CONSIGNES
[1] Les affirmations suivantes sont-elles conformes à l'extrait ? Répondez par oui ou par non à chacune, en citant à l'identique les mots de l'extrait qui tranchent.
(a) Le livre est passé inaperçu.
(b) Le procédé employé par le livre porte le nom de « renforcement narcissique ».
(c) Les « Trente glorieuses » se situent entre 1945 et 1975.
[2] Recopiez le passage de l'extrait qui va de « Dans le climat » à « plus d’une génération. ».

EXTRAIT CHOISI
────────────────────
Le livre de Karine Berger et de Valérie Rabault, Les Trente glorieuses sont devant nous, fait parler de lui. A raison. Son esprit : refuser le déclinisme à la française. Sa thèse : la France peut reprendre un chemin de croissance, mais à la condition préalable qu’elle assume pleinement, contre les modes actuelles, ce qu’elle est ; qu’elle retrouve son modèle propre, sa marque de fabrique, à savoir le « modèle français », celui qui a prévalu au moment de la reconstruction de la France après la 2e Guerre mondiale et qui lui a assuré les « Trente glorieuses », entre 1945 et 1975.

 

Dans le climat présent et à environ un an d’une élection présidentielle importante, le livre dénote. Il utilise un « truc » dont les psychologues connaissent l’efficacité et qu’on appelle le « renforcement narcissique ». Les Français n’ont pas le moral, perdent leurs repères, n’ont plus foi en leurs valeurs qu’ils voient contestées par la mondialisation, par les crises qui nous entourent, par une certaine médiocrité du personnel politique. La recette, plutôt que de ressasser nos insuffisances et de se complaire dans une envie-rejet des Anglo-Saxons, est de retrouver nos racines, ce modèle qui a si bien réussi pendant plus d’une génération.
────────────────────
ÉCHANTILLON DE DONNÉES

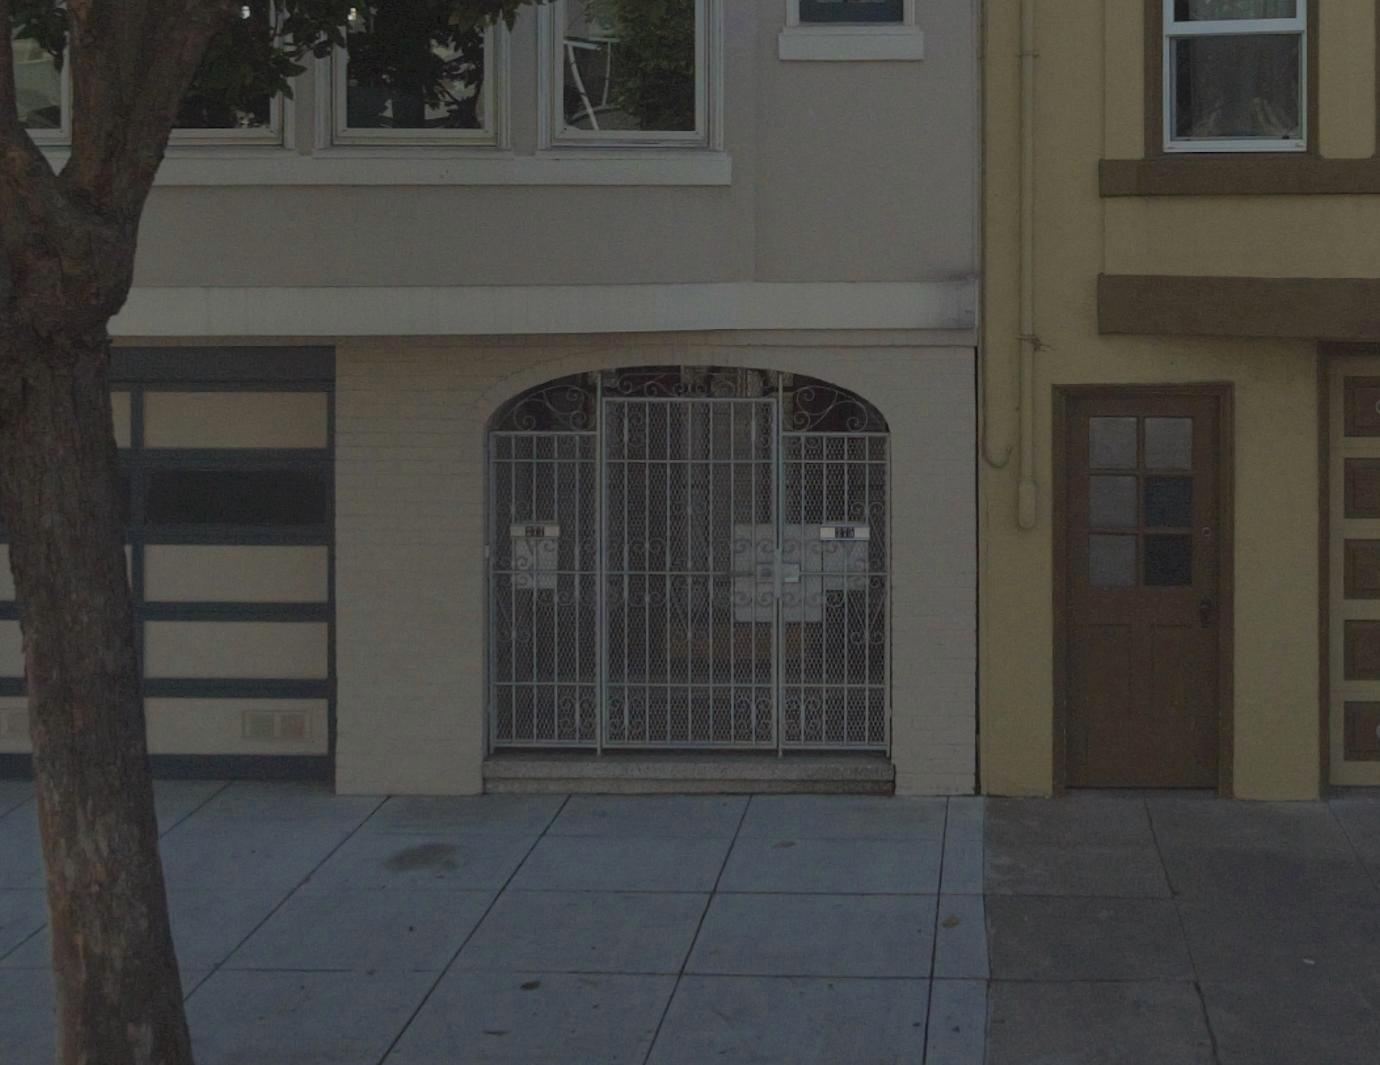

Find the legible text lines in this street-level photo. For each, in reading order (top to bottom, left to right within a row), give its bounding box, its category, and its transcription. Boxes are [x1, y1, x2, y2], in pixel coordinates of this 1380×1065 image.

[525, 526, 544, 536] StreetNumber: 271
[835, 527, 855, 538] StreetNumber: 275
────────────────────
CORRIGÉ
[1]
(a) Non : « fait parler de lui ».
(b) Oui : « qu’on appelle le « renforcement narcissique » ».
(c) Oui : « entre 1945 et 1975 ».

[2]
Dans le climat présent et à environ un an d’une élection présidentielle importante, le livre dénote. Il utilise un « truc » dont les psychologues connaissent l’efficacité et qu’on appelle le « renforcement narcissique ». Les Français n’ont pas le moral, perdent leurs repères, n’ont plus foi en leurs valeurs qu’ils voient contestées par la mondialisation, par les crises qui nous entourent, par une certaine médiocrité du personnel politique. La recette, plutôt que de ressasser nos insuffisances et de se complaire dans une envie-rejet des Anglo-Saxons, est de retrouver nos racines, ce modèle qui a si bien réussi pendant plus d’une génération.